According to Public Citizen, this “undermines NERA’s credibility as an organization representing ratepayer interests” and provides further evidence that NERA is “actively concealing and misleading the Commission about the financial interests that NERA claims to represent.” The group has asked FERC to dismiss NERA’s petition on the grounds that it violates FERC rules that petitioners must disclose their interest in the regulations they’re seeking to enact. 

“This is a front group,” Tyson Slocum, Public Citizen’s energy program director, said in a Thursday interview. “The fact that the only member they’re willing to identify is a guy who is a president of a consulting firm that works with electric utilities? This whole thing is a sham.” 

UPDATE: In an email sent Thursday, NERA President Marc Brown wrote that Mitchell “volunteered to identify himself as an individual residential ratepayer impacted by these policies. As a retired consultant, he understands the industry and how net metering is taking money from non-solar customers by overpaying for rooftop solar.” In comments to Utility Dive, Brown said that Mitchell is “essentially retired.”

Slocum challenged that assertion, noting that Mitchell is listed as president of Brant Group in a March 2020 filing with the New Hampshire Department of State, and that his company filed a claim last year seeking $49,560 in consulting services payments from then-bankrupt utility Pacific Gas & Electric. 

“Geoffrey Mitchell is less a ratepayer, and more aligned with the economic interest of the utility industry,” he said. 

Legal and policy arguments around the NEM petition

FERC has seen hundreds of organizations and government agencies and thousands of individuals file comments opposing NERA’s petition that was filed in May.

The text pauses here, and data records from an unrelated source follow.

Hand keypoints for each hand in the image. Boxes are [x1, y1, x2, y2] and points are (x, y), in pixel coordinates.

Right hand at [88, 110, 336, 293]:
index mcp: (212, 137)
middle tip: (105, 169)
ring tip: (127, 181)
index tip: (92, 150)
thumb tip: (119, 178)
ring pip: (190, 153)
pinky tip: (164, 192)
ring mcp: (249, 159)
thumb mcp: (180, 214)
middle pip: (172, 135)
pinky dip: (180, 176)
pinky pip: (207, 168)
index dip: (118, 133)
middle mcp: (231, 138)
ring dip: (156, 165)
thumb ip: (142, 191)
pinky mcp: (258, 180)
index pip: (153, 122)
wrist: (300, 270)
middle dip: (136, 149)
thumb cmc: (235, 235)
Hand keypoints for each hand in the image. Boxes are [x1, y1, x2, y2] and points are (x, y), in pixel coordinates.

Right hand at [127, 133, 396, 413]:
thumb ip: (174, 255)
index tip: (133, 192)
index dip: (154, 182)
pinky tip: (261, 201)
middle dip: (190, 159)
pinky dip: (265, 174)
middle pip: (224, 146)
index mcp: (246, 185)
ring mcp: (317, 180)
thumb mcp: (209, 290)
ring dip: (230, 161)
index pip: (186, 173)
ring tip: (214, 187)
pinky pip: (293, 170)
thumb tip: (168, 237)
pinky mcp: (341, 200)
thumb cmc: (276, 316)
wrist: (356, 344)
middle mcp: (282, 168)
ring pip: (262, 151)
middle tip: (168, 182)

A group led by advocacy organizations Vote Solar and Solar United Neighbors logged opposition to the proposal from 30 state public utility commissions and 35 members of Congress, as well as 31 attorneys general from states ranging from Oklahoma to California.

Nine members of Congress, including former Democratic presidential candidate Sen. Elizabeth Warren (D-Mass.), filed a letter last month asking FERC to reject NERA’s petition, saying it “would overturn long-held precedent and give the federal government decision-making power that has long belonged to the states.”

NERA’s answer states that opposing arguments are “outside the scope of this proceeding and lack merit”; the response reiterates the group’s claim that the net-metering regulations now in place in 41 states “distort wholesale market outcomes and investment decisions to the detriment of more efficient resources, including more efficient renewable resources.”

NERA’s argument that net-metered systems should be subject to federal jurisdiction under the Public Utility Regulatory Policies Act or the Federal Power Act is based on the argument that FERC has sole jurisdiction over energy sales from rooftop solar and other distributed generation on the customer side of the meter. Similar legal arguments have failed to convince FERC in the past to alter its policy of allowing states to debate and amend their own net-metering policies. 

If NERA’s petition is approved by FERC, it could open up state programs to challenges from utilities in regulatory proceedings and independent lawsuits in federal court, according to Ari Peskoe, director of the Electricity Law Initiative at Harvard University.

NERA has received a handful of comments supporting its petition from groups such as the Taxpayers Protection Alliance and The Heartland Institute. A comment from Michael Boyd, president of a group called Californians for Renewable Energy and the owner of a solar-battery system interconnected to the PG&E grid, argued that the facility should be eligible for standard contracts outside of California’s net-metering regulations. 

The Edison Electric Institute, the chief trade organization for U.S. investor-owned utilities, declined to take a position on NERA’s petition last month, although its statement noted that it has “long taken issue with retail net energy metering as both a regressive and poor public policy tool that unfairly shifts electricity costs onto the most vulnerable customers.”